PC1 can ping and reach PC2
PC2 can ping and reach PC1

When I copy a file from PC1 to PC2 or PC2 to PC1, it's done at around 470KB/s.... slowwww

On both wraps, openvpn WCPU runs over 50%.


I tried openvpn with tun, aka IP over IP but even with bridging it's not working and didn't investigate further on, as I had a working link.

Is there's a way to maximise troughoutput or any other way to do this transparent bridge faster ?

Regards,

Cedric


----------



## aragon (Aug 19, 2010)

Unfortunately running a wireless client bridge is not so simple.  It's not possible due to wifi spec.  You need to be able to run in WDS mode, or you need to implement a layer 3 bridge (aka proxy arp).


----------



## SirDice (Aug 19, 2010)

aragon said:
			
		

> Unfortunately running a wireless client bridge is not so simple.  It's not possible due to wifi spec.

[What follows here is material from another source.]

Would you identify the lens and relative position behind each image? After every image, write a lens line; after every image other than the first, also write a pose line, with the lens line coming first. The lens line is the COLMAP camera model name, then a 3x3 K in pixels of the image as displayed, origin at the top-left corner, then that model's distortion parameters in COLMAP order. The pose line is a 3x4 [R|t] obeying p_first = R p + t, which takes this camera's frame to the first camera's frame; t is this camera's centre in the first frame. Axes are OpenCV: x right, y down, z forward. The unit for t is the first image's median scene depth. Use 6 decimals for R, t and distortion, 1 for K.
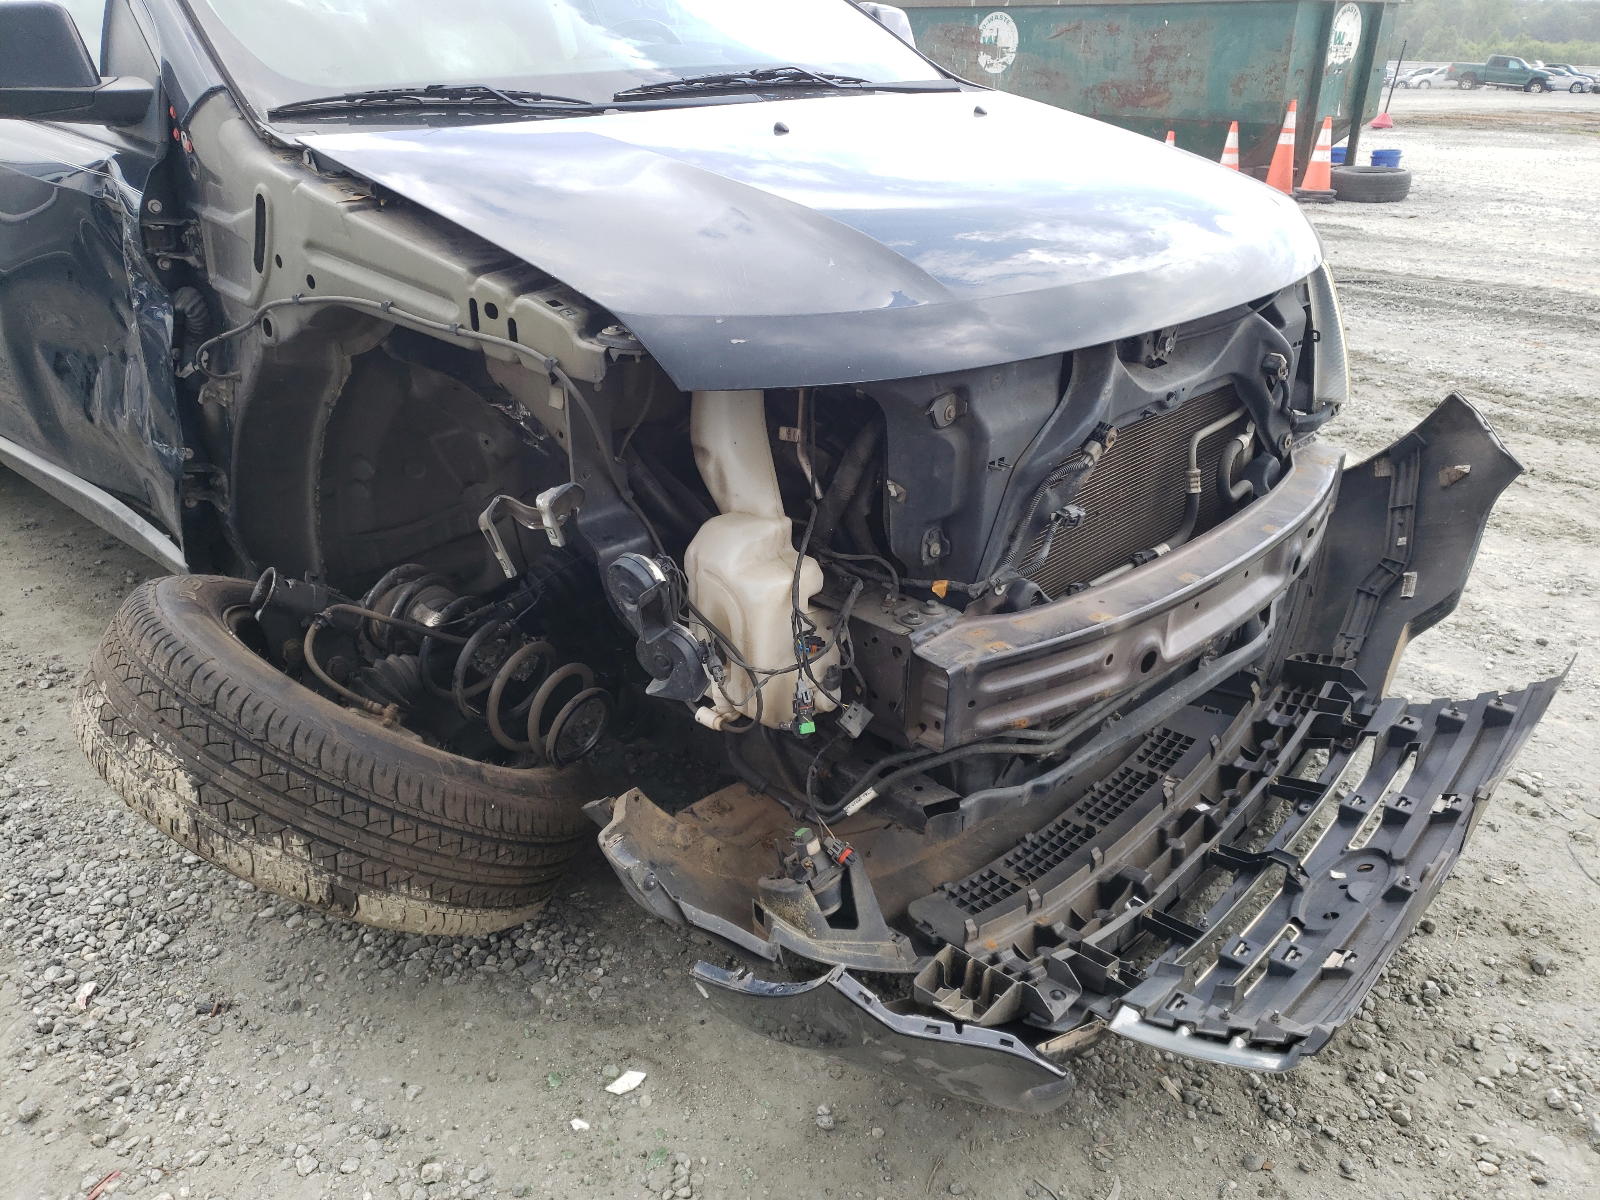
lens RADIAL K [[1222.7, 0, 761.1], [0, 1222.7, 598.8], [0, 0, 1]] dist [0.013805, 0.009785]
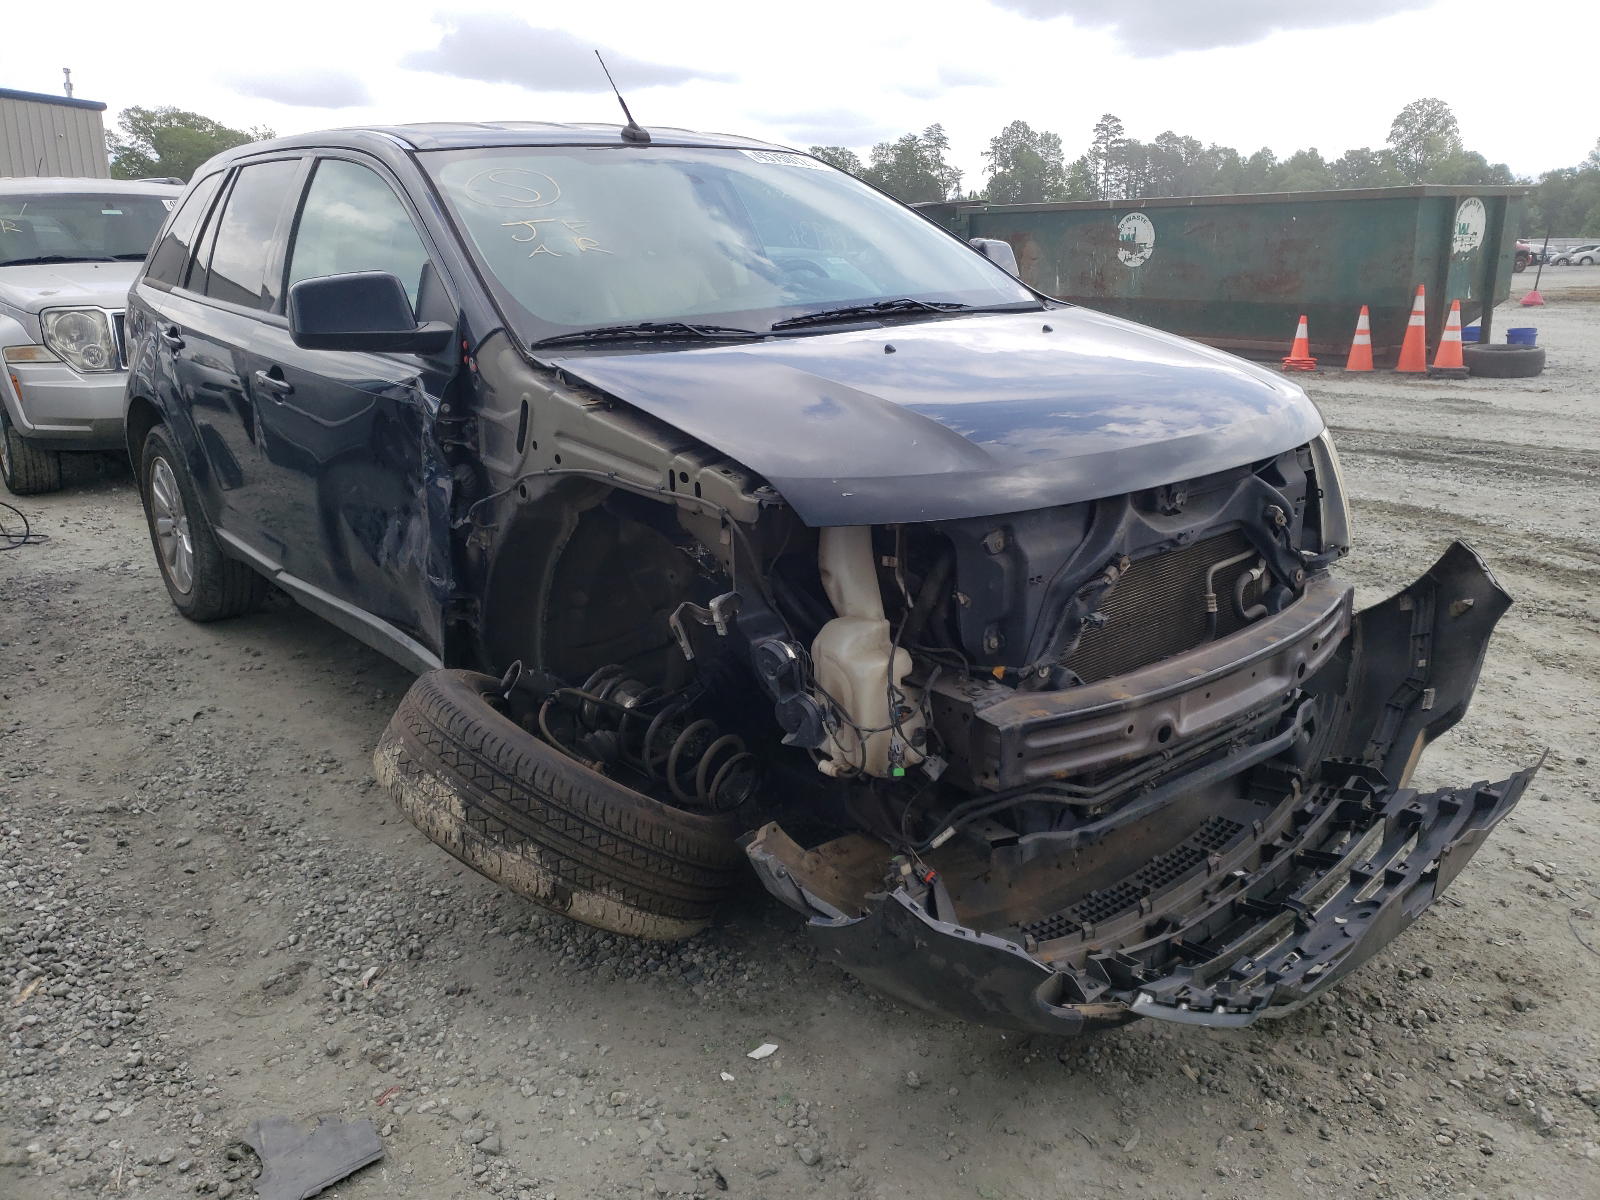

No, it's not possible because not all wifi drivers allow spoofing of a MAC address. This is required for a bridge to work. It has nothing to do with the Wifi specs.


----------



## Cede (Aug 20, 2010)

*OK, I'm done*

I looked at proxy arp.... too much trouble for my single neuro

I grabbed vtund and thrown it at the wrap boards

Ap is configured like a vtun server, and tap0 is bridged to sis0 (the local network)
Client is configured like a vtun client , and client tap0 is bridged to client sis0 (the other part of the local network)
I use no compression as well as no cyphering.
ath0's are configured as AP and client with their own subnet

The result is that I can see both parts of the networks from either side of the wireless link.
Plus the bandwith in the tunnel is close to the wireless bandwidth and that's what I was looking for.

Need to backup the FreeBSD install on wrap boards and put the antennas in place.

Regards,

Cedric


----------